Ces tintamarres dépassent la simple question de la hausse des frais de scolarité. Ils réunissent des personnes de tout âge opposées surtout à la loi spéciale. On aperçoit d'ailleurs plusieurs enfants qui accompagnent leurs parents lors de ces rendez-vous.
Pour une troisième journée consécutive, une trentaine de manifestants ont répondu à l'invitation de Fred Pellerin à Saint-Élie-de-Caxton. «On fait ça à la bonne franquette et dans la joie», avoue le conteur qui croit que c'est le réveil des régions.
«Au Québec, dans les régions, on a été jusqu'à maintenant spectateurs de ce qui se passe à Montréal», ajoute-t-il.
Le caractère spontané et accessible des manifestations de casseroles a séduit l'artiste de Saint-Élie. «C'est ce qui fait son charme. Faire résonner ses casseroles c'est accessible et très populaire», dit-il. «Il y a quelque chose de très viscéral dans ces manifestations.»
Les villes et villages de la région réagissent surtout contre la loi spéciale imposée par Québec afin de dénouer la crise étudiante. «On n'a pas le choix d'être contre cette loi-là. Elle n'a pas de bon sens», estime Fred Pellerin.
À La Tuque, ils étaient près d'une cinquantaine de personnes à manifester samedi soir au son des casseroles. Après un tintamarre devant le kiosque du centenaire, les manifestants opposés à la loi 78 et à la hausse des droits de scolarité ont marché au centre-ville sous la supervision de la Sûreté du Québec qui avait autorisé la marche.
«Nous allons montrer qu'à La Tuque aussi on est capable de manifester contre la loi 78 et la hausse des droits de scolarité», lançait Thierry Bilodeau avant la marche, un des instigateurs de la manifestation.
Près de 25 personnes étaient aussi réunies à Champlain samedi et dimanche soir. Ils ont défilé dans les rues du village en frappant sur leurs casseroles. «C'était vraiment le fun de voir ça.

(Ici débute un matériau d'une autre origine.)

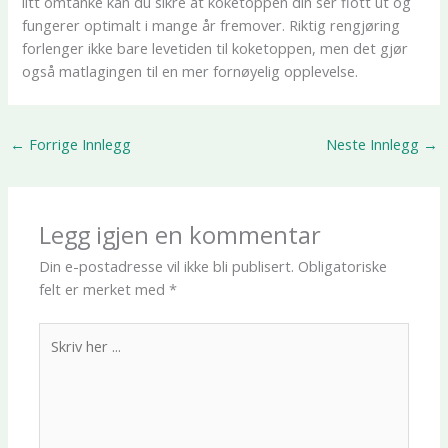
litt omtanke kan du sikre at koketoppen din ser flott ut og
fungerer optimalt i mange år fremover. Riktig rengjøring
forlenger ikke bare levetiden til koketoppen, men det gjør
også matlagingen til en mer fornøyelig opplevelse.
←
Forrige Innlegg
Neste Innlegg
→
Legg igjen en kommentar
Din e-postadresse vil ikke bli publisert.
Obligatoriske
felt er merket med
*
Skriv
her
...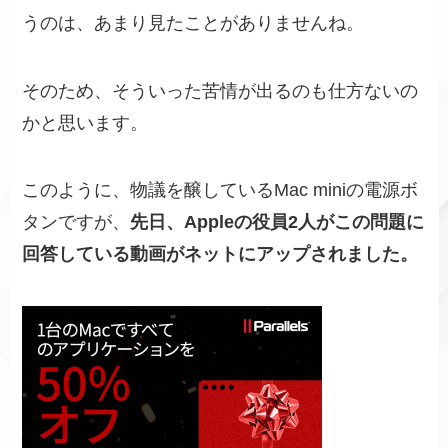
うのは、あまり見たことがありませんね。
そのため、そういった苦情が出るのも仕方ないの
かと思います。
このように、物議を醸しているMac miniの電源ボ
タンですが、
先日、Appleの役員2人がこの問題に
回答している動画がネットにアップされました。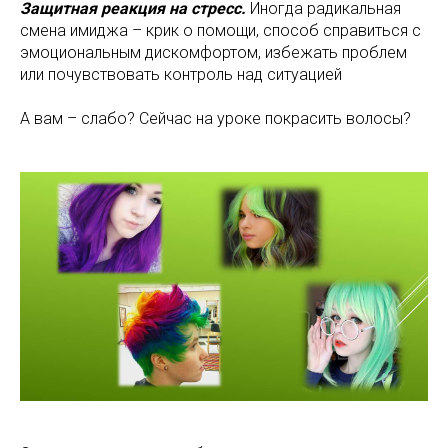
Защитная реакция на стресс.
Иногда радикальная
смена имиджа – крик о помощи, способ справиться с
эмоциональным дискомфортом, избежать проблем
или почувствовать контроль над ситуацией
А вам – слабо? Сейчас на уроке покрасить волосы?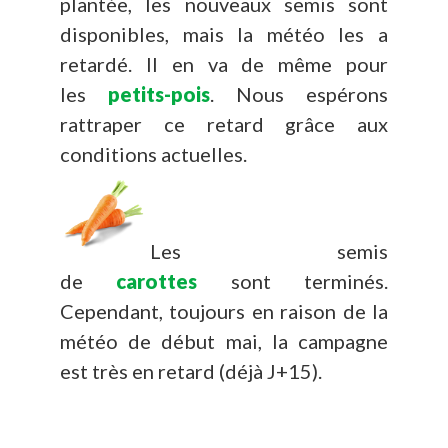
plantée, les nouveaux semis sont
disponibles, mais la météo les a
retardé. Il en va de même pour
les
petits-pois
. Nous espérons
rattraper ce retard grâce aux
conditions actuelles.
Les semis
de
carottes
sont terminés.
Cependant, toujours en raison de la
météo de début mai, la campagne
est très en retard (déjà J+15).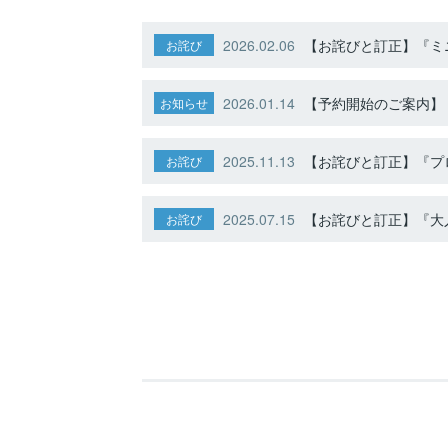
2026.02.06
【お詫びと訂正】『ミニ
お詫び
2026.01.14
【予約開始のご案内】ト
お知らせ
2025.11.13
【お詫びと訂正】『プ
お詫び
2025.07.15
【お詫びと訂正】『大人
お詫び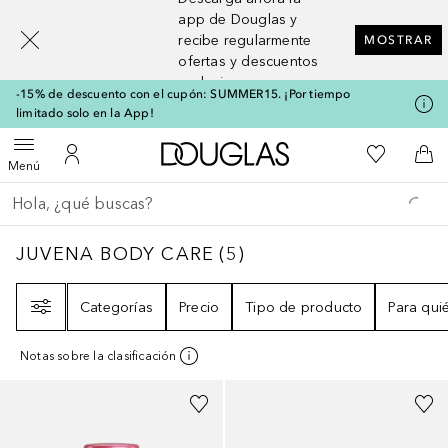
[navigation.slideout.screenreader]
app de Douglas y
recibe regularmente
MOSTRAR
ofertas y descuentos
exclusivos
-15% de descuento con el cupón: SUMMER15. ¡Por tiempo
limitado solo en la App!
A Douglas Home
Mi lista d
Abrir menú
Mi cuenta
A l
Menú
Regresar
Ejecutar búsqueda
JUVENA BODY CARE
5
RESULTADOS
JUVENA BODY CARE
(
5
)
Filtro
Categorías
Precio
Tipo de producto
Para qui
Notas sobre la clasificación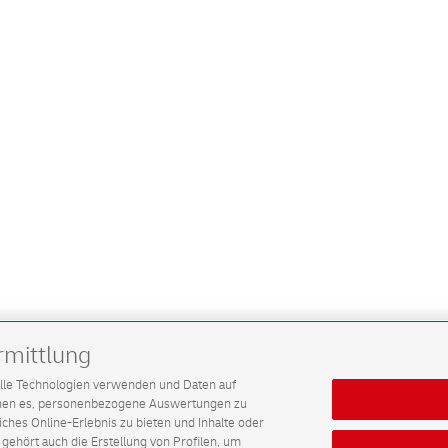
rmittlung
G alle Technologien verwenden und Daten auf
ichen es, personenbezogene Auswertungen zu
hes Online-Erlebnis zu bieten und Inhalte oder
gehört auch die Erstellung von Profilen, um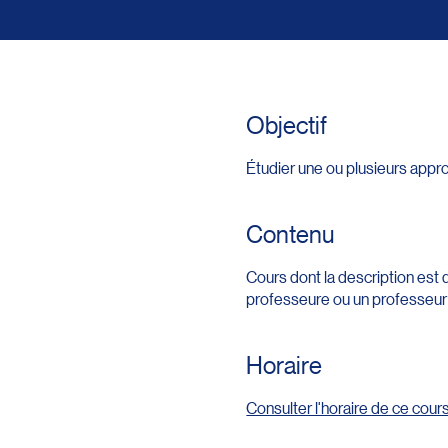
Objectif
Étudier une ou plusieurs appr
Contenu
Cours dont la description est 
professeure ou un professeur (
Horaire
Consulter l'horaire de ce cour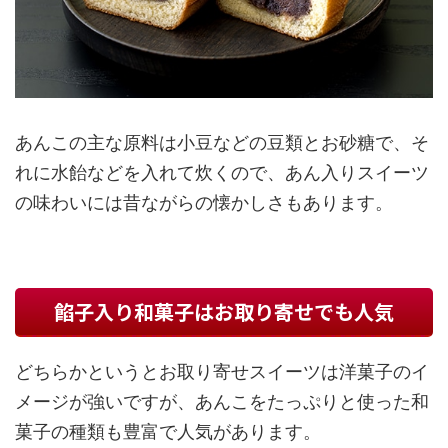
あんこの主な原料は小豆などの豆類とお砂糖で、そ
れに水飴などを入れて炊くので、あん入りスイーツ
の味わいには昔ながらの懐かしさもあります。
餡子入り和菓子はお取り寄せでも人気
どちらかというとお取り寄せスイーツは洋菓子のイ
メージが強いですが、あんこをたっぷりと使った和
菓子の種類も豊富で人気があります。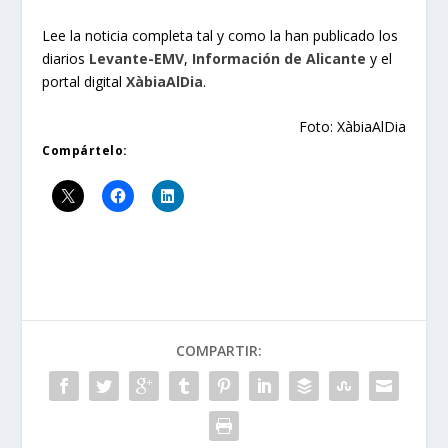
Lee la noticia completa tal y como la han publicado los
diarios
Levante-EMV
,
Información de Alicante
y el
portal digital
XàbiaAlDia
.
Foto: XàbiaAlDia
Compártelo:
COMPARTIR:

Nous avons le goût de participer même si on n'est pas à Montréal», affirme un des instigateurs de cette marche, le réalisateur Simon Laganière. «Les gens ont un ras-le-bol général. Bien que les participants à ces manifestations soient divisés sur la question étudiante, ils n'acceptent pas la loi spéciale.»
Encore une fois, une centaine de personnes s'étaient donné rendez-vous samedi soir au parc Champlain au centre-ville de Trois-Rivières.